Study confirmed in outdoor tests and verified by outside party
The record was achieved in outdoor tests in Sydney, Australia and was conducted by University of New South Wales (UNSW) Australia’s solar researchers. The system was then independently confirmed by the National Renewable Energy Laboratory at their outdoor test facility in the United States.
“This is the highest efficiency ever reported for sunlight conversion into electricity,” UNSW Professor and Director of the Advanced Centre for Advanced Photovoltaics (ACAP) Professor Martin Green said.
“We used commercial solar cells, but in a new way, so these efficiency improvements are readily accessible to the solar industry,” added Dr. Mark Keevers, the UNSW solar scientist who managed the project.
The 40% efficiency benchmark is just another feather in the cap for UNSW researchers, who have a long line of achievements over the last 40 years, including the development of the world’s first photovoltaic system to convert sunlight into electricity with 20% efficiency, achieved way back in 1989.

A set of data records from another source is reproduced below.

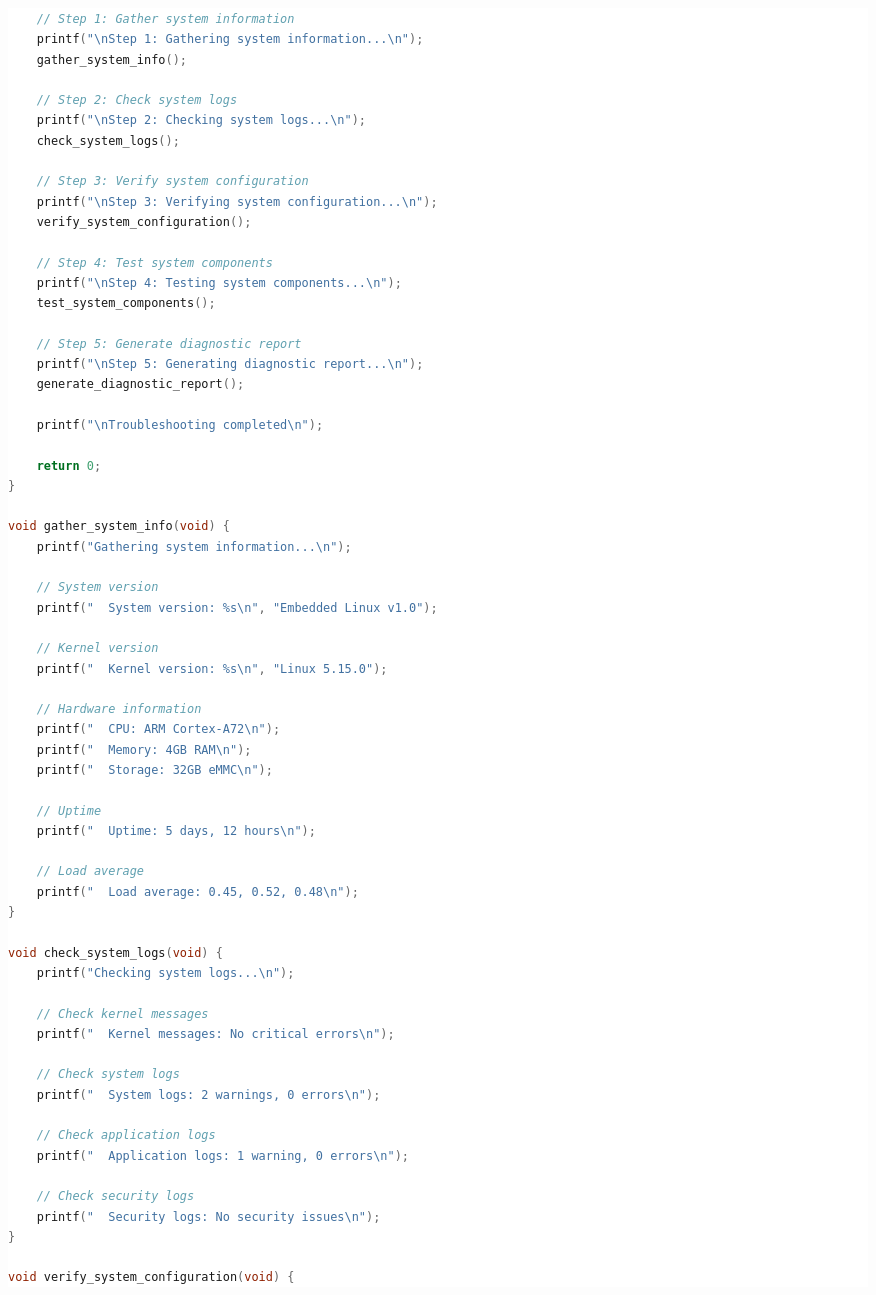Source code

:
 ```c
    // Step 1: Gather system information
    printf("\nStep 1: Gathering system information...\n");
    gather_system_info();

    // Step 2: Check system logs
    printf("\nStep 2: Checking system logs...\n");
    check_system_logs();

    // Step 3: Verify system configuration
    printf("\nStep 3: Verifying system configuration...\n");
    verify_system_configuration();

    // Step 4: Test system components
    printf("\nStep 4: Testing system components...\n");
    test_system_components();

    // Step 5: Generate diagnostic report
    printf("\nStep 5: Generating diagnostic report...\n");
    generate_diagnostic_report();

    printf("\nTroubleshooting completed\n");

    return 0;
}

void gather_system_info(void) {
    printf("Gathering system information...\n");

    // System version
    printf("  System version: %s\n", "Embedded Linux v1.0");

    // Kernel version
    printf("  Kernel version: %s\n", "Linux 5.15.0");

    // Hardware information
    printf("  CPU: ARM Cortex-A72\n");
    printf("  Memory: 4GB RAM\n");
    printf("  Storage: 32GB eMMC\n");

    // Uptime
    printf("  Uptime: 5 days, 12 hours\n");

    // Load average
    printf("  Load average: 0.45, 0.52, 0.48\n");
}

void check_system_logs(void) {
    printf("Checking system logs...\n");

    // Check kernel messages
    printf("  Kernel messages: No critical errors\n");

    // Check system logs
    printf("  System logs: 2 warnings, 0 errors\n");

    // Check application logs
    printf("  Application logs: 1 warning, 0 errors\n");

    // Check security logs
    printf("  Security logs: No security issues\n");
}

void verify_system_configuration(void) {
```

“The new results are based on the use of focused sunlight, and are particularly relevant to photovoltaic power towers being developed in Australia,” Professor Green said.
A key part of the prototype’s design is a custom optical bandpass filter, which is used to capture sunlight that otherwise goes to waste, and convert it into electricity; and it does this with much greater efficiency than solar cells ever could.
“Ultimately, more efficient commercial solar plants will make renewable energy cheaper, increasing its competitiveness,” ARENA CEO Ivor Frischknecht commented.
The group’s achievement will be outlined in a paper to be published soon by the Progress in Photovoltaics journal. It will also be presented at the Australian PV Institute’s Asia-Pacific Solar Research Conference, which begins at UNSW this month.